Background: Many articles have been published in biomedical journals reporting on the development of prognostic and therapy-guiding biomarkers or predictors developed from high-dimensional data generated by omics technologies. Few of these tests have advanced to routine clinical use.
Purpose: We discuss statistical issues in the development and evaluation of prognostic and therapy-guiding biomarkers and omics-based tests.
Methods: Concepts relevant to the development and evaluation of prognostic and therapy-guiding clinical tests are illustrated through discussion and examples. Some differences between statistical approaches for test evaluation and therapy evaluation are explained. The additional complexities introduced in the evaluation of omics-based tests are highlighted.
Results: Distinctions are made between clinical validity of a test and clinical utility. To establish clinical utility for prognostic tests, it is explained why absolute risk should be evaluated in addition to relative risk measures. The critical role of an appropriate control group is emphasized for evaluation of therapy-guiding tests. Common pitfalls in the development and evaluation of tests generated from high-dimensional omics data such as model overfitting and inappropriate methods for test performance evaluation are explained, and proper approaches are suggested.

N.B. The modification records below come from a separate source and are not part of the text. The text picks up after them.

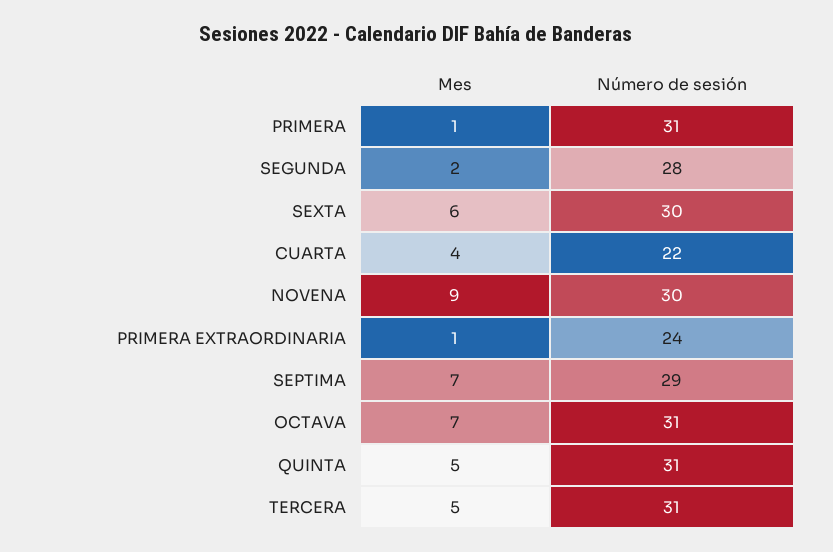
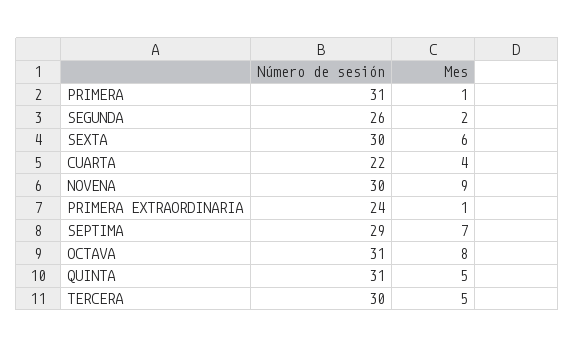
Número de sesión, SEGUNDA: 28 -> 26
Mes, OCTAVA: 7 -> 8
Número de sesión, TERCERA: 31 -> 30

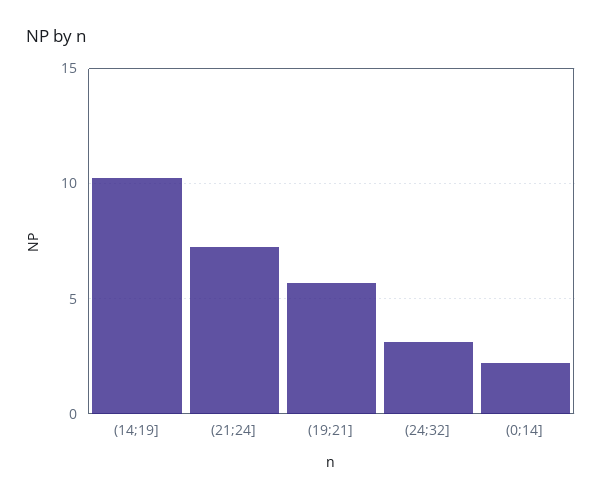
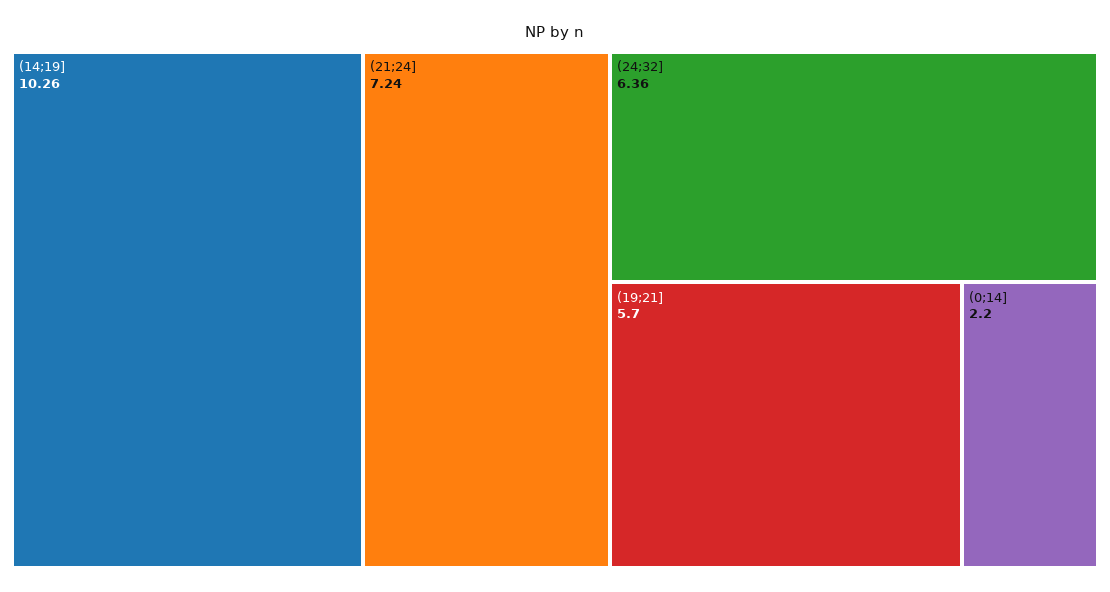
(24;32]: 3 -> 6.36

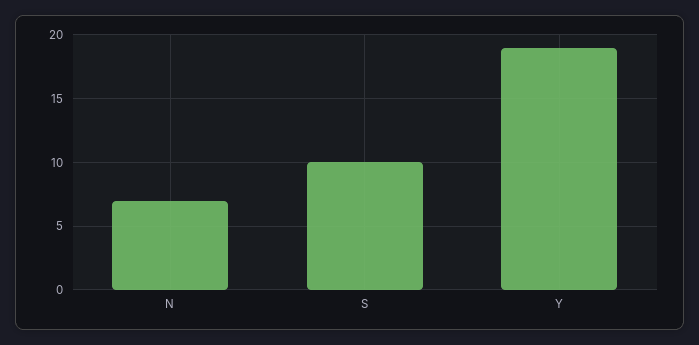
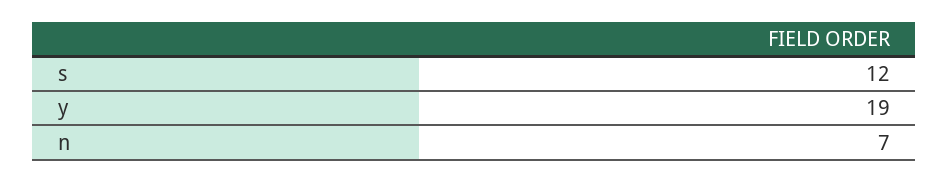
S: 10 -> 12

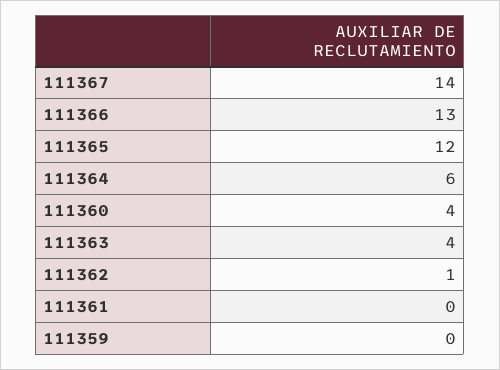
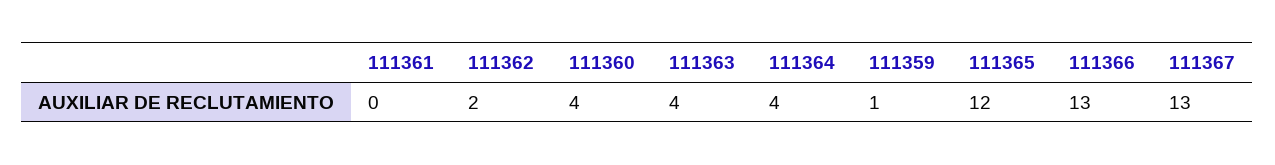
111367: 14 -> 13
111364: 6 -> 4
111362: 1 -> 2
111359: 0 -> 1

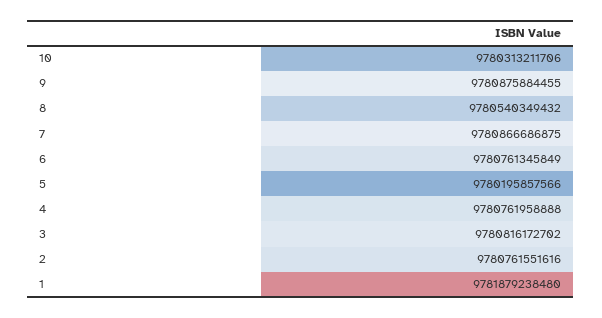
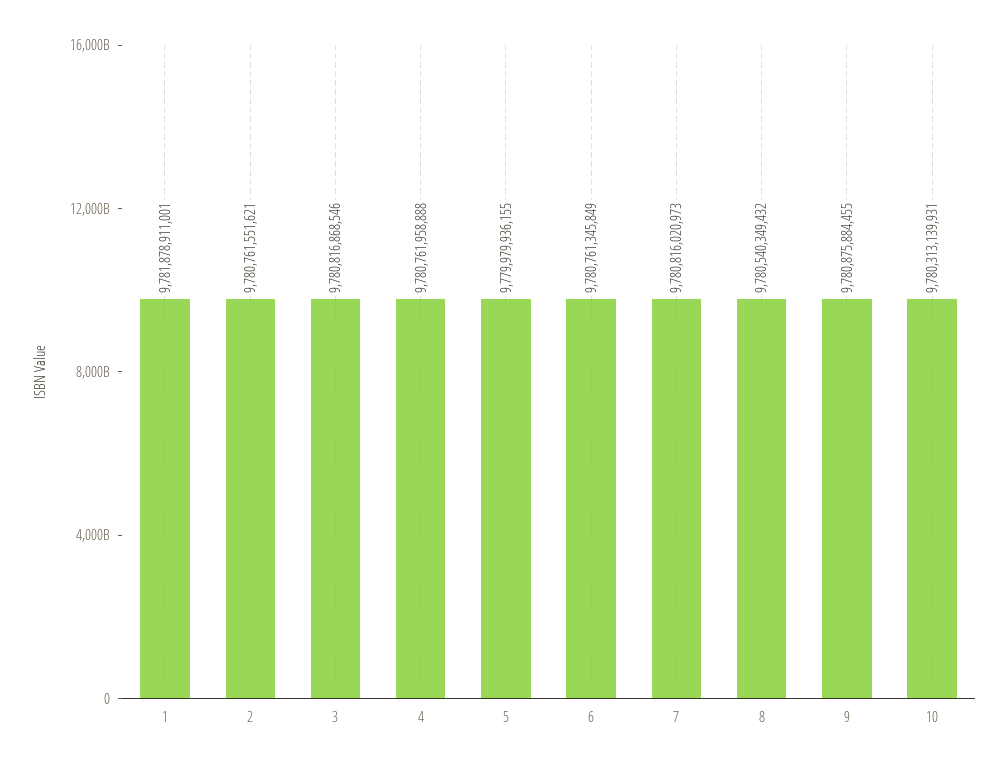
10: 9780313211706 -> 9780313139931
7: 9780866686875 -> 9780816020973
5: 9780195857566 -> 9779979936155
3: 9780816172702 -> 9780816868546
2: 9780761551616 -> 9780761551621
1: 9781879238480 -> 9781878911001

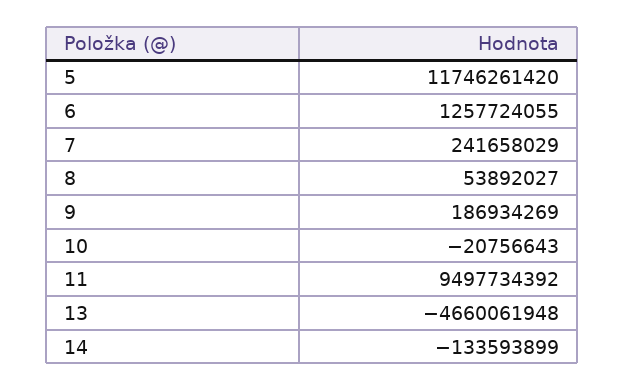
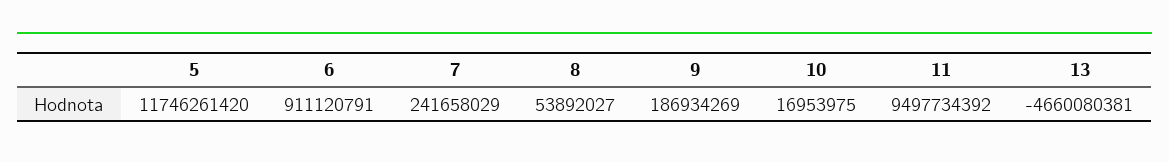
6: 1257724055 -> 911120791
10: -20756643 -> 16953975
13: -4660061948 -> -4660080381
14: -133593899 -> none

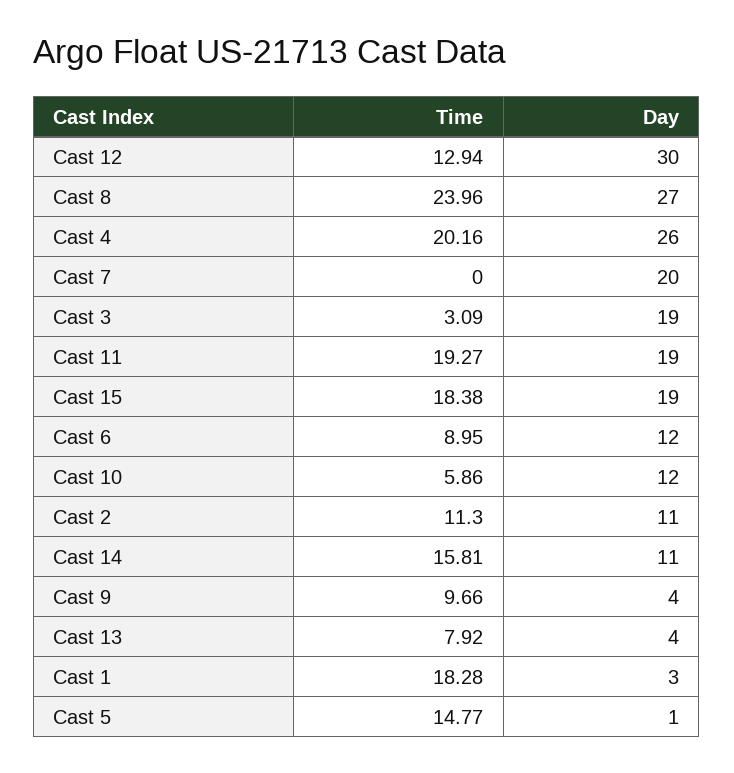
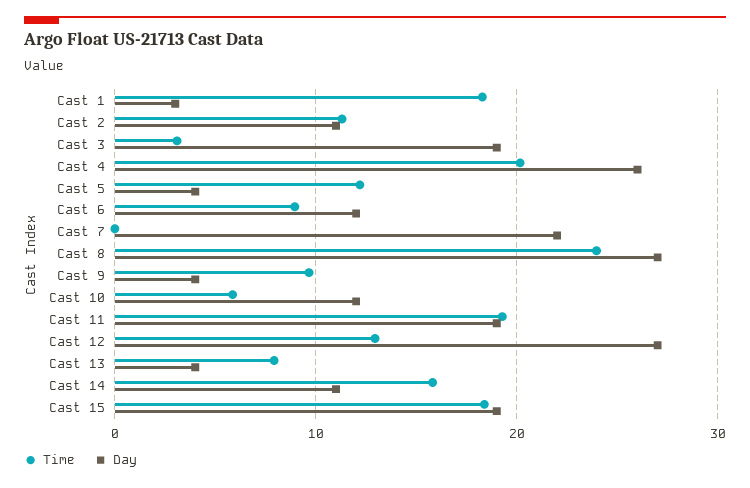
Day, Cast 12: 30 -> 27
Day, Cast 7: 20 -> 22
Time, Cast 5: 14.77 -> 12
Day, Cast 5: 1 -> 4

Limitations: The cited references do not comprise an exhaustive list of useful references on this topic, and a systematic review of the literature was not performed. Instead, a few key points were highlighted and illustrated with examples drawn from the oncology literature.
Conclusions: Approaches for the development and statistical evaluation of clinical tests useful for predicting prognosis and selecting therapy differ from standard approaches for therapy evaluation. Proper evaluation requires an understanding of the clinical setting and what information is likely to influence clinical decisions. Specialized expertise relevant to building mathematical predictor models from high-dimensional data is helpful to avoid common pitfalls in the development and evaluation of omics-based tests.